Nos últimos anos, dados e estudos sobre problemas de saúde mental têm recebido foco mundial. Nos países analisados pela universidade, a pauta também é um problema. Segundo o relatório, por exemplo, cerca de 60% dos entrevistados na Etiópia relataram problemas de estresse, no mínimo moderado. Segundo a docente, a relação entre o estado nutricional dos jovens e problemas de saúde mental correspondem a uma via de mão dupla, ou seja, ambos impactam, um no outro. Jovens que sofrem com problemas mentais podem ter seu apetite alterado tanto para mais quanto para menos, alterando assim o seu padrão alimentar. “O indivíduo sente menos fome, menos apetite, come cada vez menos e isso pode afetar no longo prazo o seu estado nutricional ou, por outro lado, ele fica mais suscetível a um apetite mais voltado a alimentos hiperpalatáveis, no caso, os ultraprocessados”, afirma a pesquisadora. Fora isso, estudos mostram que a alimentação baseada em ultraprocessados pode causar o aparecimento de sintomas de saúde mental prejudicada como ansiedade e depressão.
Problema amplo
A cada ano que passa, o desenvolvimento de uma educação alimentar mundial de qualidade se torna mais necessário. Entretanto, nos países pobres, por mais que seja de extrema importância, o problema nutricional é muito maior. Nadine argumenta a necessidade de pensarmos de forma mais ampla a problemática. “Quando falamos em melhora do estado nutricional dessas populações, na verdade, a gente tem que pensar nos sistemas alimentares, em questões maiores, como questões geopolíticas, que envolvem as crises mais voltadas a conflitos e guerras, por exemplo.” Ela ainda realça a importância de estudarmos sobre como nossos sistemas alimentares impactam diretamente as mudanças climáticas, que podem impactar o estado de segurança alimentar e nutricional das populações envolvidas.

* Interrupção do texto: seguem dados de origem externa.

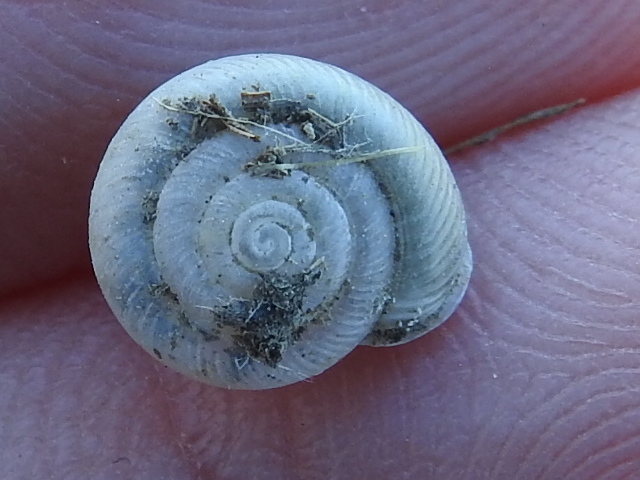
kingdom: Animalia
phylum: Mollusca
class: Gastropoda
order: Stylommatophora
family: Polygyridae
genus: Linisa
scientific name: Linisa texasiana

Por mais que o relatório indique uma melhora no estado nutricional desses países, os altos índices ainda chamam muito a atenção. “Existe melhora, mas ainda assim a gente se depara com números inaceitáveis. São aspectos de elevadíssima complexidade e que envolvem, que clamam pelo envolvimento dos mais variados atores sociais nessa dinâmica que é muito mais ampliada”, conclui Nadine.